To do:
Any picture in the data below should be skipped, while every line is repeated exactly.

BEGIN Exercise materials

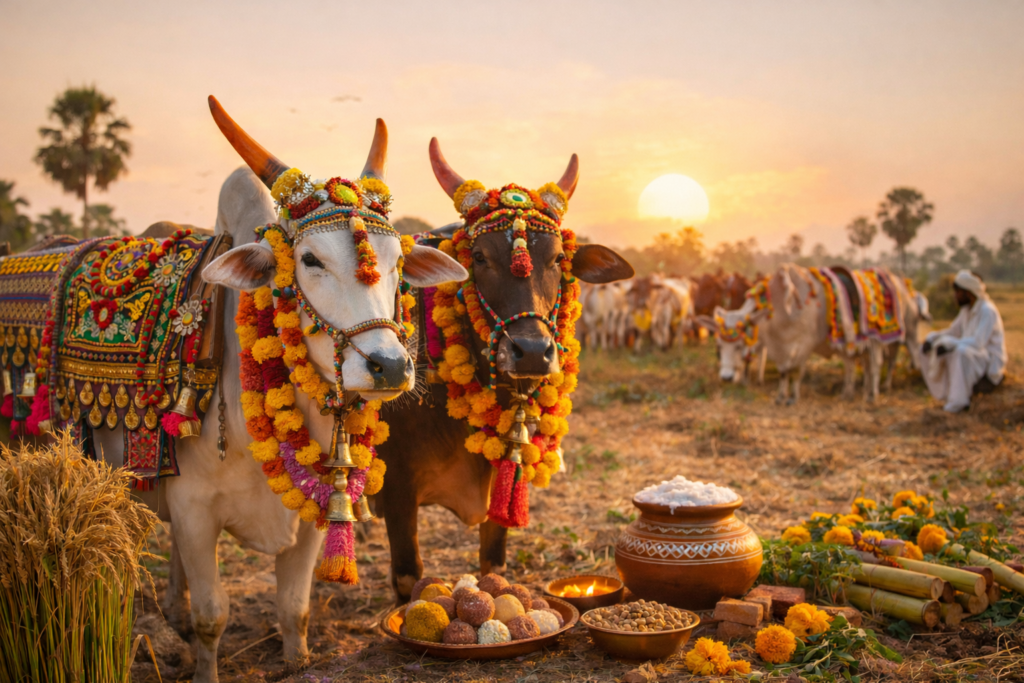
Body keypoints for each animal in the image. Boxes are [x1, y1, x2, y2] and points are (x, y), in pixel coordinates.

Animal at [87, 100, 467, 683]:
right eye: (309, 259)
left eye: (398, 261)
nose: (388, 366)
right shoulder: (195, 512)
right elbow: (213, 616)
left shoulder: (312, 512)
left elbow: (295, 608)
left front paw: (296, 661)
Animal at [373, 139, 633, 601]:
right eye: (479, 257)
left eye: (559, 258)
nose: (531, 352)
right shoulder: (397, 488)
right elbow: (408, 576)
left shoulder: (505, 476)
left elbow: (493, 562)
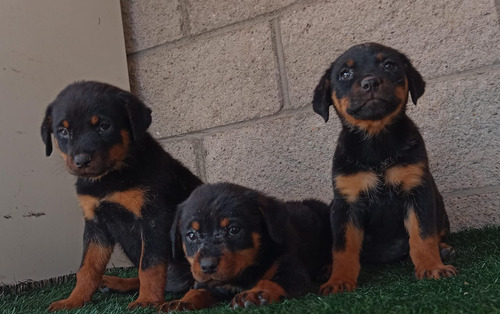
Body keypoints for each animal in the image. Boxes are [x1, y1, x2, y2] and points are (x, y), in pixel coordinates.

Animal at [40, 81, 202, 312]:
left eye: (104, 126)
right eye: (62, 131)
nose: (81, 161)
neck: (109, 179)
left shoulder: (154, 219)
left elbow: (150, 265)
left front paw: (147, 301)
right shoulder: (96, 225)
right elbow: (87, 268)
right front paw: (73, 300)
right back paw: (114, 283)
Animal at [160, 182, 332, 312]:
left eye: (234, 230)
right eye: (191, 235)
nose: (207, 266)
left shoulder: (291, 270)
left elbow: (270, 281)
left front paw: (253, 295)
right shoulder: (208, 283)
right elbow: (197, 290)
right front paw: (180, 302)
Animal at [312, 42, 458, 294]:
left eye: (389, 65)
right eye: (345, 74)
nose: (370, 82)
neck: (376, 140)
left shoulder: (418, 191)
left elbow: (423, 235)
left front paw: (432, 267)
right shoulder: (346, 203)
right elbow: (342, 248)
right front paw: (339, 280)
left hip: (439, 203)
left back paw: (443, 249)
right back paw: (327, 269)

END Exercise materials

The completed task:
Body keypoints for each animal in the image. Boxes are [x1, y1, x2, y2] and points are (x, y), in pixel coordinates.

Animal at [87, 100, 467, 683]:
right eye: (309, 259)
left eye: (398, 261)
nose: (388, 366)
right shoulder: (195, 512)
right elbow: (213, 616)
left shoulder: (312, 512)
left elbow: (295, 608)
left front paw: (296, 661)
Animal at [373, 139, 633, 601]:
right eye: (479, 257)
left eye: (559, 258)
nose: (531, 352)
right shoulder: (397, 488)
right elbow: (408, 576)
left shoulder: (505, 476)
left elbow: (493, 562)
Body keypoints for each animal in the image. Boxes are [x1, y1, x2, y2] and points are (x, y), in pixel coordinates.

Animal at [40, 81, 202, 312]:
left eye: (104, 126)
right eye: (62, 131)
nose: (81, 161)
neck: (109, 179)
left shoulder: (154, 219)
left elbow: (150, 265)
left front paw: (147, 301)
right shoulder: (96, 225)
right elbow: (87, 268)
right front paw: (73, 300)
right back paw: (114, 283)
Animal at [160, 182, 332, 312]:
left eye: (234, 230)
right eye: (191, 235)
nose: (207, 266)
left shoulder: (291, 270)
left elbow: (270, 281)
left front paw: (253, 295)
right shoulder: (208, 283)
right elbow: (197, 290)
right front paw: (180, 302)
Animal at [312, 42, 458, 294]:
left eye: (389, 65)
right eye: (345, 74)
nose: (370, 82)
neck: (376, 140)
left shoulder: (418, 191)
left elbow: (423, 235)
left front paw: (432, 267)
right shoulder: (346, 203)
right elbow: (342, 248)
right front paw: (339, 280)
left hip: (439, 203)
left back paw: (443, 249)
right back paw: (327, 269)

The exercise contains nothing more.